Les peintres Théodore Rousseau (1812-1867) et Jean-François Millet (1814-1875) à Munster en 1867 et 1868
Si Millet est aujourd’hui mondialement connu, il n’en fut pas de même de son vivant. Installé pauvrement à Barbizon (en lisière de la forêt de Fontainebleau) à partir de 1849, père de neuf enfants, c’est, entre 1850 et 1870, un peintre peu apprécié.
A quelques maisons de Millet habitait Théodore Rousseau, remarquable paysagiste de l’Ecole de Barbizon, que les jurys écartèrent des salons pendant 20 ans. C’est avec cet éternel refusé » que se lia d’abord Frédéric-Félix Hartmann, avant de rencontrer Millet.
Vers 1845-1850, pendant ses études d’avocat à Paris, Frédéric-Félix Hartmann (1822-1880) fit la connaissance de Rousseau par l’intermédiaire du peintre vosgien, intime de Rousseau, Louis Français (Plombières 1814-1897). Frédéric Hartmann fin connaisseur et amateur d’art averti invita Rousseau à Munster en 1863. Celui-ci ne put faire le voyage mais se rendit à Munster plus tard en 1867. Quelques mois avant sa mort il alla, en effet, y passer plusieurs jours, mais en l’absence de Frédéric Hartmann. En décembre 1867, Rousseau meurt à Barbizon, laissant inachevées plusieurs toiles commandées et déjà payées par Hartmann.
En janvier 1868, l’industriel de Munster s’adresse à Jean-François Millet pour lui achever ces toiles. Lui rendant visite à Barbizon, il est conquis pas sa peinture. Un accord intervient rapidement pour une commande de 4 toiles, de taille moyenne. Ces toiles ne seront terminées qu’en 1873, sauf « L’Hiver », qui restera inachevée. Les trois toiles peintes par Millet, « Printemps », « Eté » et « Automne », décorèrent, à partir de1874, la salle à manger des Hartmann, au Schlosswald.

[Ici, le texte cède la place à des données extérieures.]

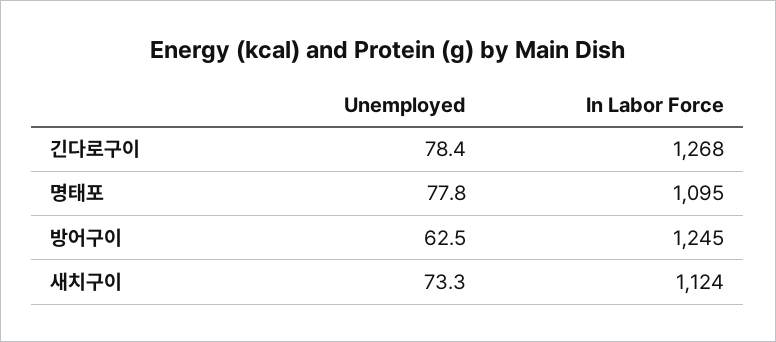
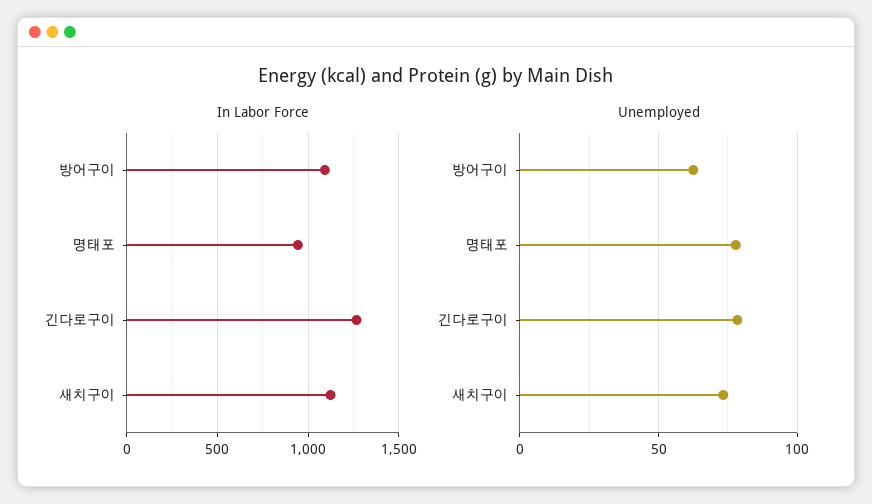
In Labor Force, 명태포: 1095 -> 950
In Labor Force, 방어구이: 1245 -> 1100

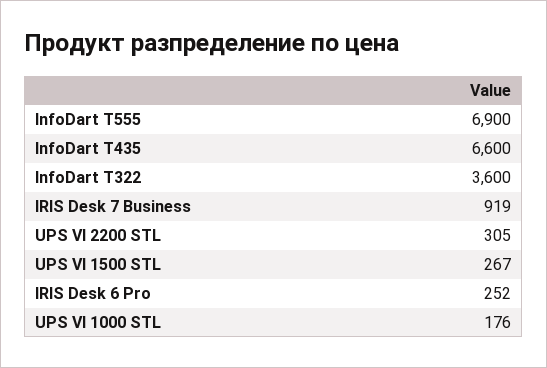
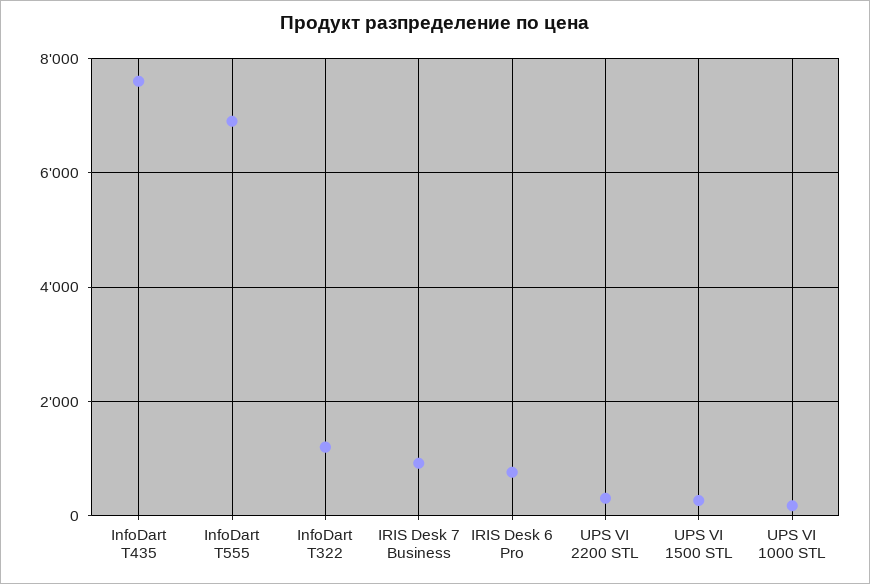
InfoDart T435: 6600 -> 7600
InfoDart T322: 3600 -> 1200
IRIS Desk 6 Pro: 252 -> 800

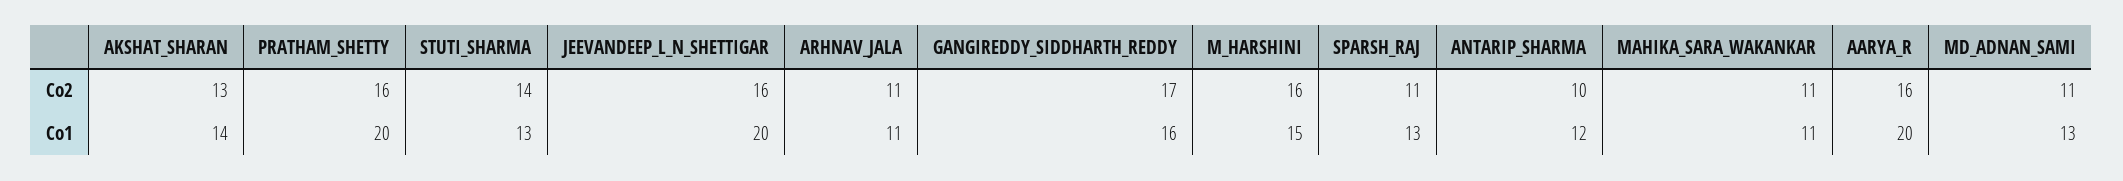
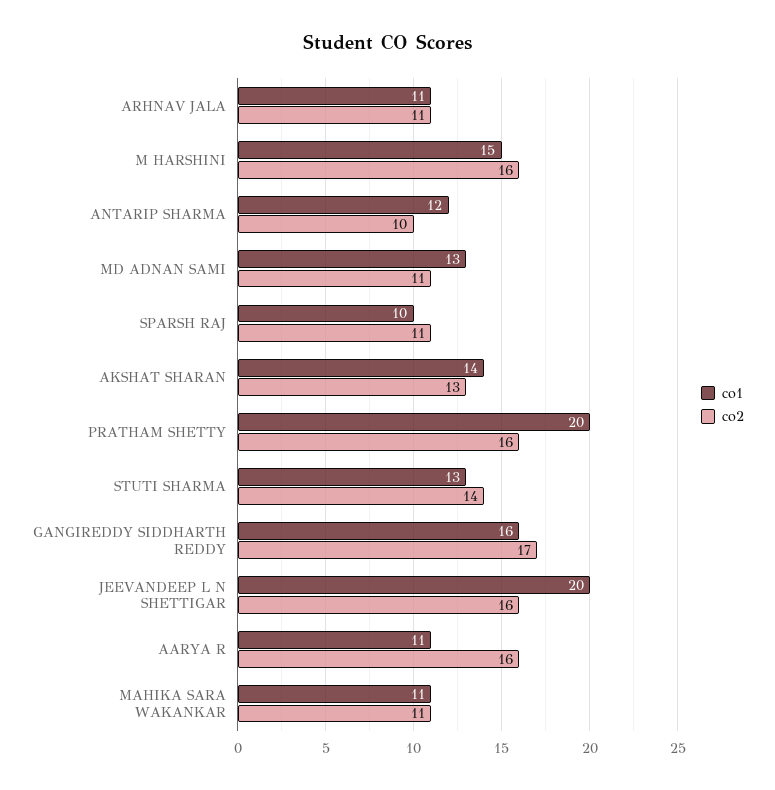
Co1, SPARSH_RAJ: 13 -> 10
Co1, AARYA_R: 20 -> 11

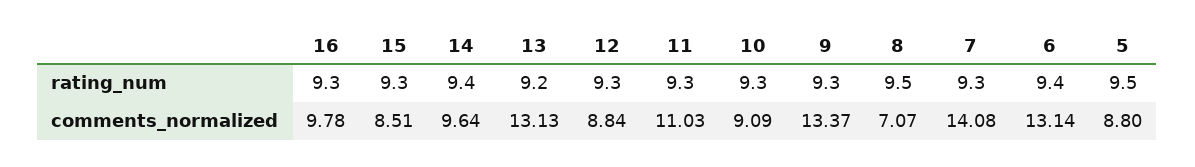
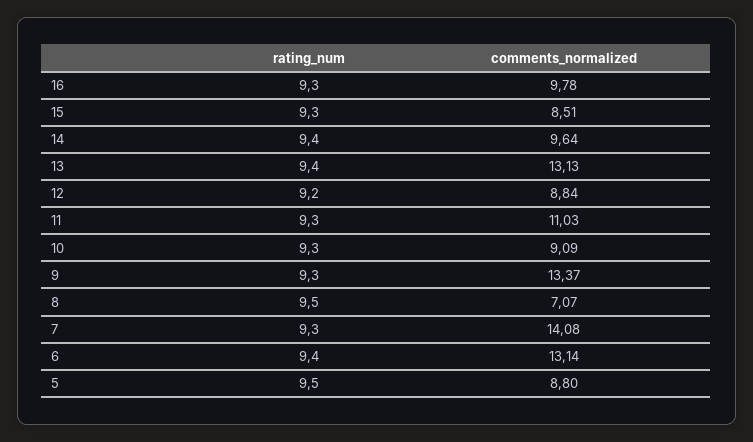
13, rating_num: 9.2 -> 9.4
12, rating_num: 9.3 -> 9.2

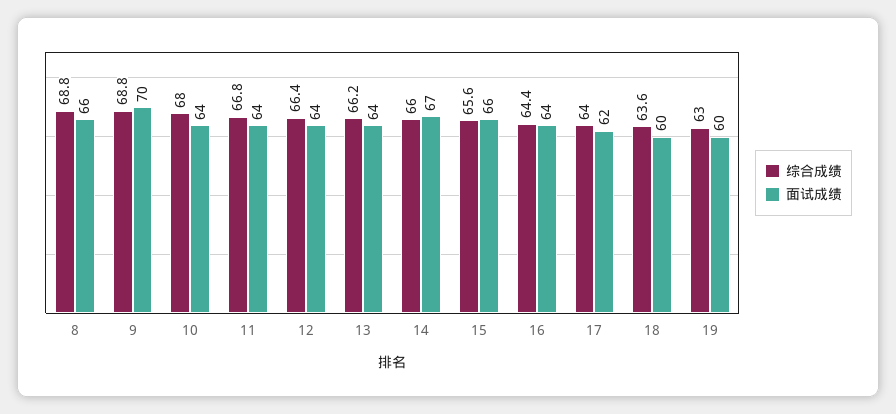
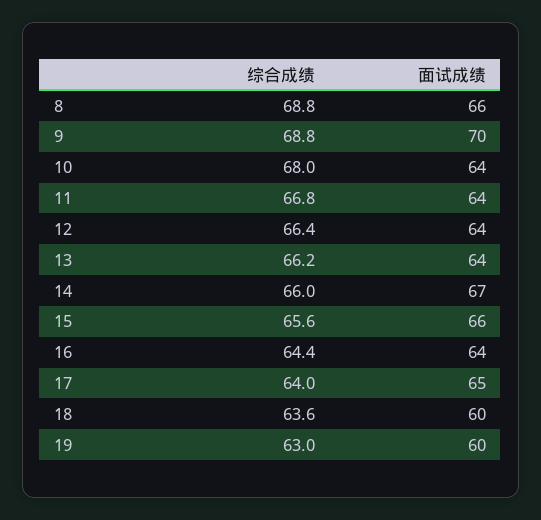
面试成绩, 17: 62 -> 65

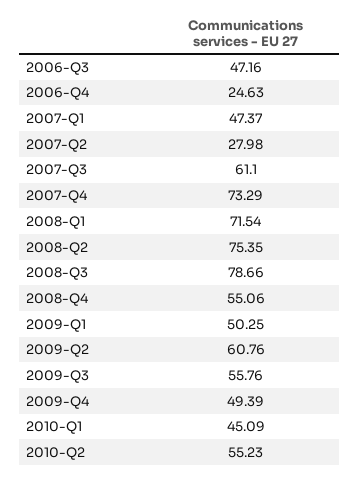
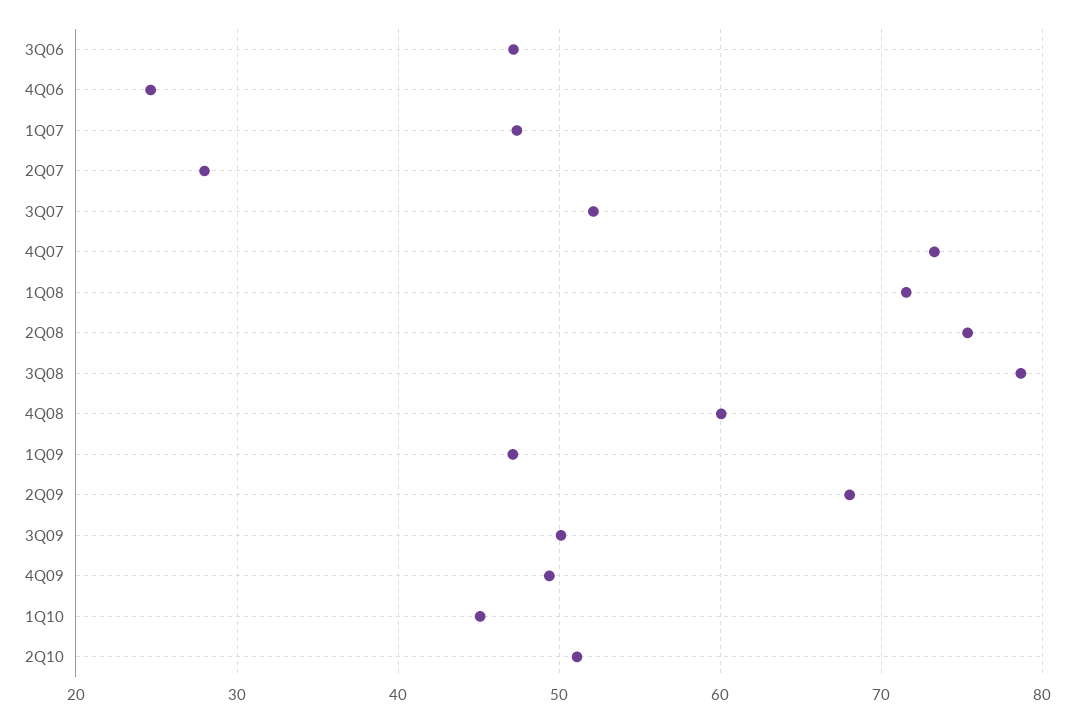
2007-Q3: 61.1 -> 52
2008-Q4: 55.06 -> 60
2009-Q1: 50.25 -> 47
2009-Q2: 60.76 -> 68
2009-Q3: 55.76 -> 50
2010-Q2: 55.23 -> 51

En septembre 1868, malgré sa répugnance pour les voyages, Millet répondit à l’invitation de Hartmann et se rendit à Munster avec son ami Alfred Sensier. Ils n’y restèrent que quelques jours, continuant ensuite leur voyage en Suisse.
Les détails du séjour de Millet à Munster restent à préciser mais on sait cependant qu’au cours d’une excursion avec le peintre alsacien Alexis Kreyder (1839-1912), il fut frappé par un groupe de beaux chênes sur la route de Metzeral-Mittlach. Il en fit un croquis, de sorte que, par la suite, la Municipalité de Metzeral y fit appliquer une plaque portant l’inscription « Chêne-Millet ».
Millet a-t-il peint un tableau d’après le croquis relevé à Munster, comme on l’a supposé ? Rien ne permet de l’affirmer. L’hypothèse la plus plausible concernant la présence en 1950, d’une grande toile signée Millet dans la propriété du Kleebach, est qu’il s’agit d’une peinture du fils de Millet, François Millet (1851-1917), à qui Hartmann commanda au moins deux peintures. A l’exposition artistique de Munster de 1932 furent d’ailleurs exposées quatre toiles de ce fils de Millet : « Approche de l’Orage à Ludenbuhl », « Mittlach », « La ferme du Solberg » et « Atelier de Peinture ».
Le 7 mai 1881, à l’hôtel Drouot, la vente après décès d’une partie de la collection Frédéric Hartmann comprenait 21 pièces d’une valeur exceptionnelle :
– 2 toiles d’Eugène Delacroix,
– 6 toiles et 4 dessins de Théodore Rousseau
– 8 toiles et un pastel de J. F. Millet
Dans cette vente figurait en particulier le célèbre « Printemps » racheté par Mme Julie Aimée Hartmann (1826-1907), l’épouse de Frédéric Hartmann, qui en fit don au Louvre en 1887.